Current models of rehabilitation for children with CP solely focus on physical rehabilitation. MiYoga provides a more holistic approach by combining mindfulness and yoga techniques that can be integrated easily into the child and their families everyday life. If MiYoga is found to be effective, multidisciplinary teams will have an evidence-based mode of therapy to offer, that is , an engaging lifestyle intervention, incorporates cognitive rehabilitation and provides valuable tools and skills to families.
Contributors CM is the chief investigator and together with KW and RB designed and established this research study. CM was responsible for ethics applications and reporting. CM was responsible for recruitment. CM was responsible for data collection and implementation of the training programme. CM will take lead roles on preparation for publications on the clinical outcomes of the study. KW, RB and RC will contribute to the preparation of publications within their respective fields of expertise. CM will take on a lead role of the statistical analysis for the study. CM drafted the final version of this manuscript. All authors critically reviewed and approved the final version. All data from this study will be submitted to peer-review journals. CM will use the data from this study to contribute to her PhD thesis.

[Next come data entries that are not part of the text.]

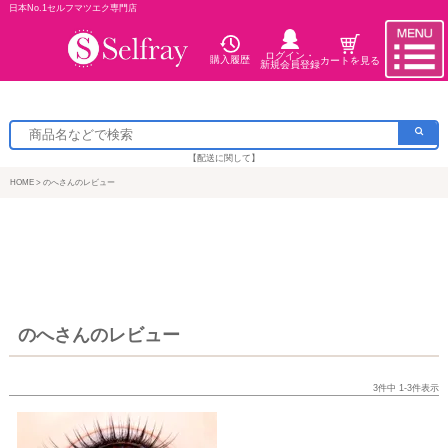
日本No.1セルフマツエク専門店
ログイン・
購入履歴
カートを見る
新規会員登録
【配送に関して】
HOME
のへさんのレビュー
のへさんのレビュー
3
件中
1
-
3
件表示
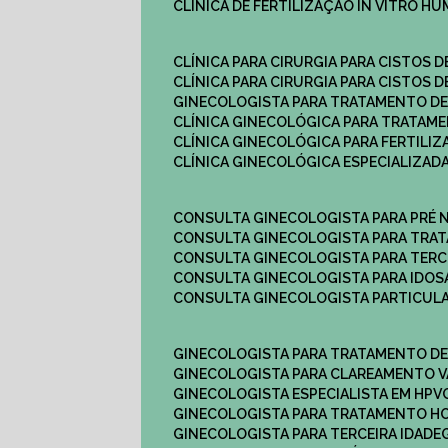
CLÍNICA DE FERTILIZAÇÃO IN VITRO H
CLÍNICA PARA CIRURGIA PARA CISTOS D
CLÍNICA PARA CIRURGIA PARA CISTOS D
GINECOLOGISTA PARA TRATAMENTO DE
CLÍNICA GINECOLÓGICA PARA TRATAM
CLÍNICA GINECOLÓGICA PARA FERTILIZ
CLÍNICA GINECOLÓGICA ESPECIALIZAD
CONSULTA GINECOLOGISTA PARA PRÉ 
CONSULTA GINECOLOGISTA PARA TRA
CONSULTA GINECOLOGISTA PARA TERC
CONSULTA GINECOLOGISTA PARA IDOS
CONSULTA GINECOLOGISTA PARTICUL
GINECOLOGISTA PARA TRATAMENTO D
GINECOLOGISTA PARA CLAREAMENTO V
GINECOLOGISTA ESPECIALISTA EM HPV
GINECOLOGISTA PARA TRATAMENTO 
GINECOLOGISTA PARA TERCEIRA IDADE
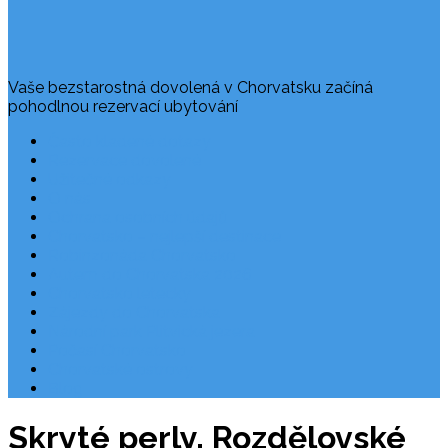
Vaše bezstarostná dovolená v Chorvatsku začíná
pohodlnou rezervací ubytování
Často kladené dotazy
Rezervace dovolené
Užitečné odkazy
O nás
Ochrana osobních údajů
Chorvatsko – nejlepší destinace
Robinzonáda Chorvatsko
Autem do Chorvatska 2026
Chorvatsko letecky
Zájezdy do Chorvatska
Národní park Plitvická jezera
Počasí Chorvatsko
Chorvatské ostrovy
Blog
Skryté perly. Rozdělovské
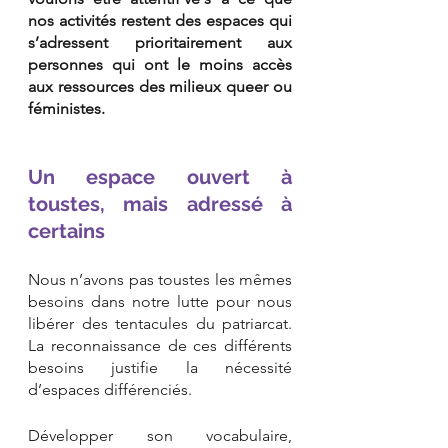
nos activités restent des espaces qui 
s’adressent prioritairement aux 
personnes qui ont le moins accès 
aux ressources des milieux queer ou 
féministes.
Un espace ouvert à 
toustes, mais adressé à 
certains
Nous n’avons pas toustes les mêmes 
besoins dans notre lutte pour nous 
libérer des tentacules du patriarcat. 
La reconnaissance de ces différents 
besoins justifie la nécessité 
d’espaces différenciés. 
Développer son vocabulaire, 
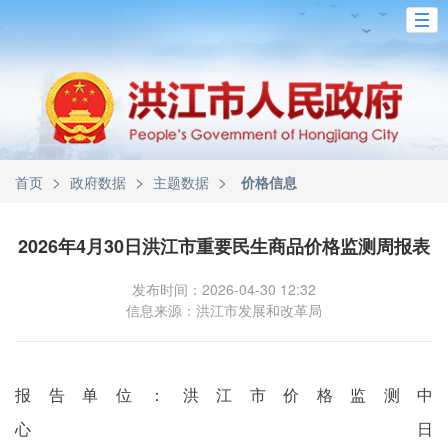
>
>
>
首页
政府数据
主题数据
价格信息
2026年4月30日洪江市重要民生商品价格监测周报表
发布时间：2026-04-30 12:32
信息来源：洪江市发展和改革局
报告单位：洪江市价格监测中
心 日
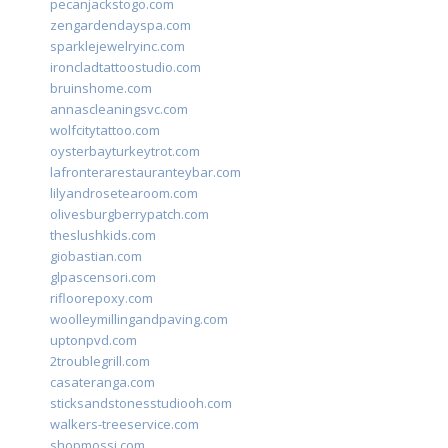
pecanjackstogo.com
zengardendayspa.com
sparklejewelryinc.com
ironcladtattoostudio.com
bruinshome.com
annascleaningsvc.com
wolfcitytattoo.com
oysterbayturkeytrot.com
lafronterarestauranteybar.com
lilyandrosetearoom.com
olivesburgberrypatch.com
theslushkids.com
giobastian.com
glpascensori.com
rifloorepoxy.com
woolleymillingandpaving.com
uptonpvd.com
2troublegrill.com
casateranga.com
sticksandstonesstudiooh.com
walkers-treeservice.com
shopmossi.com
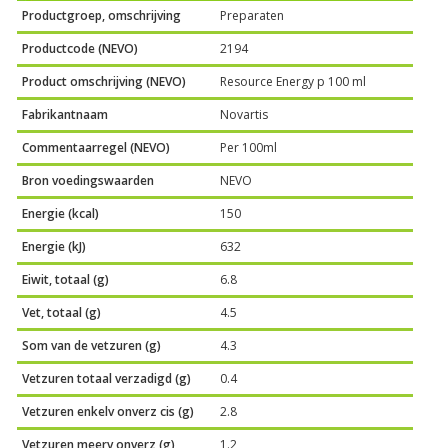
Productgroep, omschrijving
Preparaten
Productcode (NEVO)
2194
Product omschrijving (NEVO)
Resource Energy p 100 ml
Fabrikantnaam
Novartis
Commentaarregel (NEVO)
Per 100ml
Bron voedingswaarden
NEVO
Energie (kcal)
150
Energie (kJ)
632
Eiwit, totaal (g)
6.8
Vet, totaal (g)
4.5
Som van de vetzuren (g)
4.3
Vetzuren totaal verzadigd (g)
0.4
Vetzuren enkelv onverz cis (g)
2.8
Vetzuren meerv onverz (g)
1.2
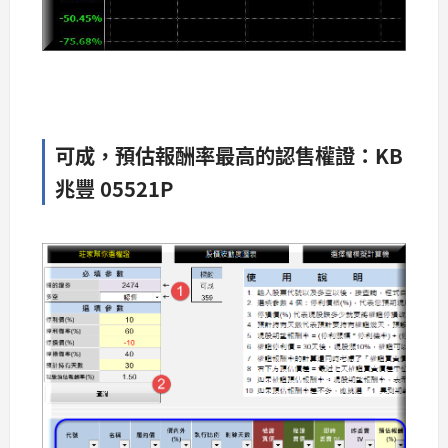
可成，預估報酬率最高的認售權證：KB
兆豐 05521P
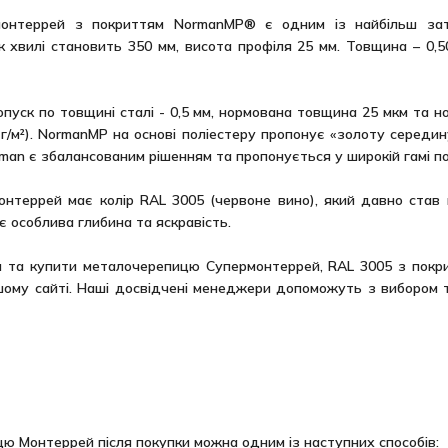
онтеррей з покриттям NormanMP® є одним із найбільш зат
ок хвилі становить 350 мм, висота профіля 25 мм. Товщина – 0,5
пуск по товщині сталі - 0,5 мм, нормована товщина 25 мкм та н
г/м²). NormanMP на основі поліестеру пропонує «золоту середин
man є збалансованим рішенням та пропонується у широкій гамі п
нтеррей має колір RAL 3005 (червоне вино), який давно став к
яє особлива глибина та яскравість.
ни та купити металочерепицю Супермонтеррей, RAL 3005 з по
ашому сайті. Наші досвідчені менеджери допоможуть з вибором 
 Монтеррей після покупки можна одним із наступних способів:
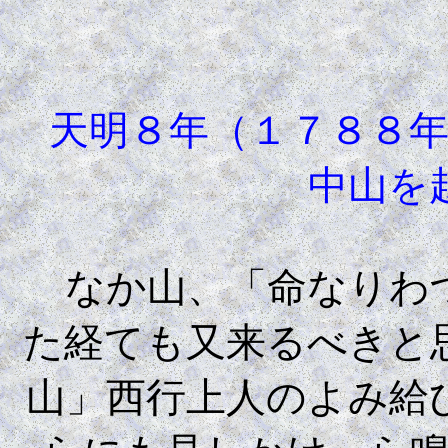
天明８年（１７８８年
中山を
なか山、「命なりわづ
た経ても又来るべきと
山」西行上人のよみ給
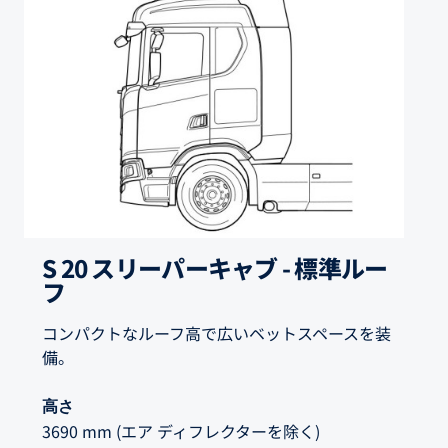
S 20 スリーパーキャブ - 標準ルー
フ
コンパクトなルーフ高で広いベットスペースを装
備。
高さ
3690 mm (エア ディフレクターを除く)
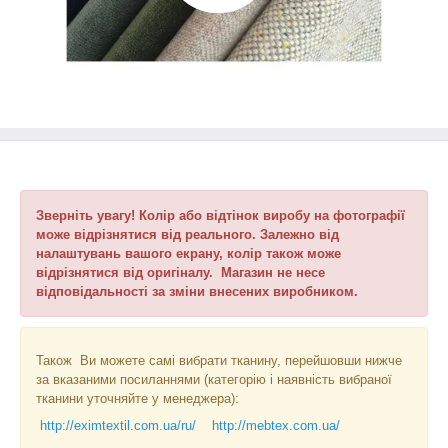
Зверніть увагу! Колір або відтінок виробу на фотографії
може відрізнятися від реального. Залежно від
налаштувань вашого екрану, колір також може
відрізнятися від оригіналу. Магазин не несе
відповідальності за зміни внесених виробником.
Також Ви можете самі вибрати тканину, перейшовши нижче
за вказаними посиланнями (категорію і наявність вибраної
тканини уточняйте у менеджера):
http://eximtextil.com.ua/ru/
http://mebtex.com.ua/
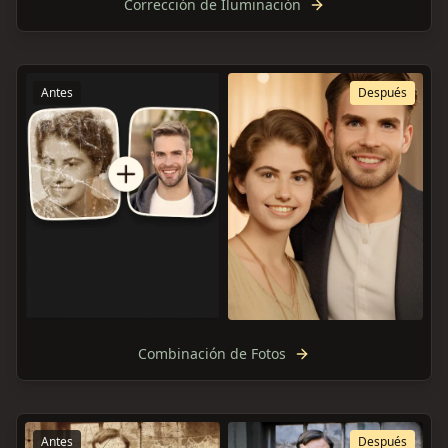
Corrección de Iluminación
Antes
Después
Combinación de Fotos
Antes
Después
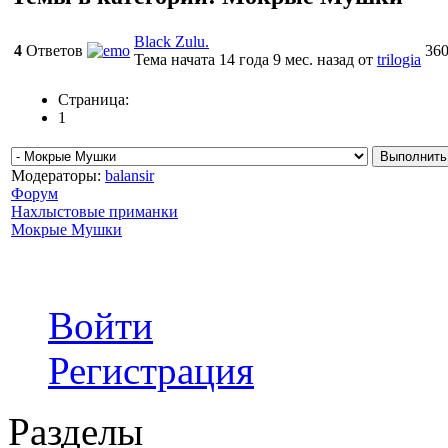
Black Zulu.
4
Ответов
36
Тема начата 14 года 9 мес. назад
от
trilogia
Страница:
1
Модераторы:
balansir
Форум
Нахлыстовые приманки
Мокрые Мушки
Войти
Регистрация
Разделы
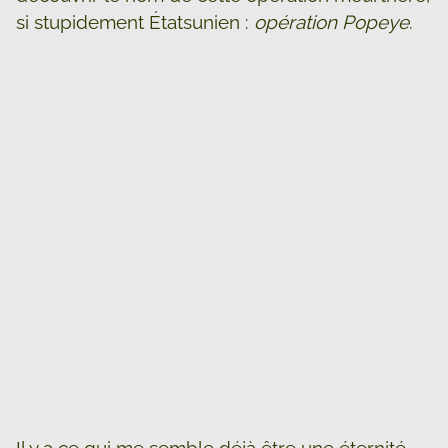
si stupidement Étatsunien :
opération Popeye
.
Il y a ce qui me semble déjà être une éternité,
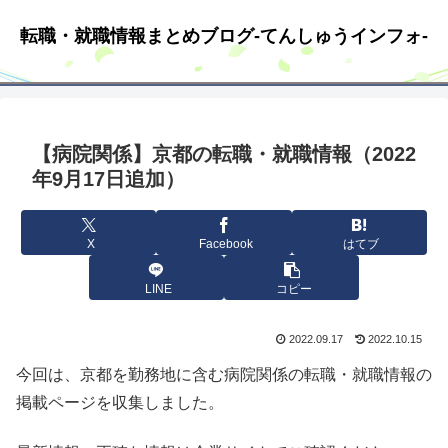
転職・就職情報まとめブログ-てんしゅうインフォ-
【病院関係】京都の転職・就職情報（2022
年9月17日追加）
X
Facebook
はてブ
LINE
コピー
2022.09.17
2022.10.15
今回は、京都を勤務地に含む病院関係の転職・就職情報の
掲載ページを収集しました。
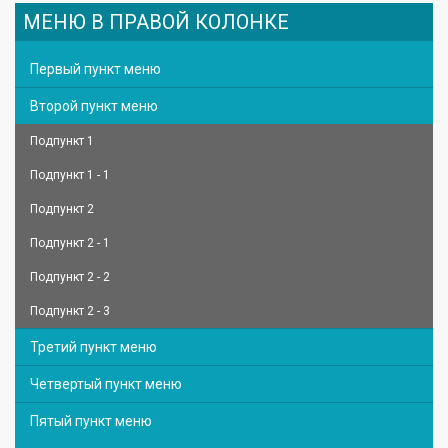
МЕНЮ В ПРАВОЙ КОЛОНКЕ
Первый пункт меню
Второй пункт меню
Подпункт 1
Подпункт 1 - 1
Подпункт 2
Подпункт 2 - 1
Подпункт 2 - 2
Подпункт 2 - 3
Третий пункт меню
Четвертый пункт меню
Пятый пункт меню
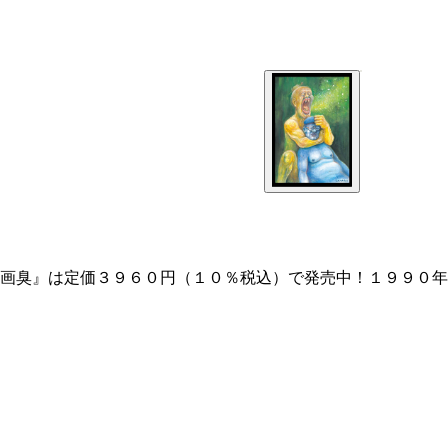
☆画臭』は定価３９６０円（１０％税込）で発売中！１９９０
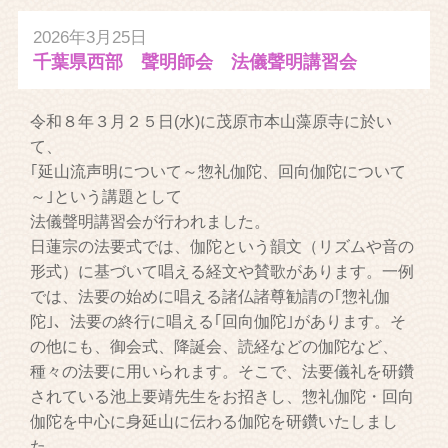
2026年3月25日
千葉県西部 聲明師会 法儀聲明講習会
令和８年３月２５日(水)に茂原市本山藻原寺に於い
て、
｢延山流声明について～惣礼伽陀、回向伽陀について
～｣という講題として
法儀聲明講習会が行われました。
日蓮宗の法要式では、伽陀という韻文（リズムや音の
形式）に基づいて唱える経文や賛歌があります。一例
では、法要の始めに唱える諸仏諸尊勧請の｢惣礼伽
陀｣、法要の終行に唱える｢回向伽陀｣があります。そ
の他にも、御会式、降誕会、読経などの伽陀など、
種々の法要に用いられます。そこで、法要儀礼を研鑽
されている池上要靖先生をお招きし、惣礼伽陀・回向
伽陀を中心に身延山に伝わる伽陀を研鑽いたしまし
た。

Funding CM is a PhD scholar funded by The University of Queensland Research Scholarship. KW is a Postdoctoral Fellow funded by the National Health and Medical Research Council (NHMRC; grant number 631712). RB is a Research Fellow also funded by the NHMRC (grant number 1105038). This work was also supported by Merchant Charitable Foundation through Children’s Health Queensland.
Competing interests MiYoga was developed by first author.
Patient consent None.
Ethics approval Full ethical approval for this study has been obtained by the Behavioral and Social Sciences Ethical Review Committee of The University of Queensland (2012000993) and Children’s Health Queensland Hospital and Health Service Research Ethics Committee (HREC/12/QRCH/120). All families will be given written informed consent to participate and their parents or guardians prior to entering into the trial.
Provenance and peer review Not commissioned; externally peer reviewed.
Data sharing statement In accordance with the protocol, the data of the study will be published.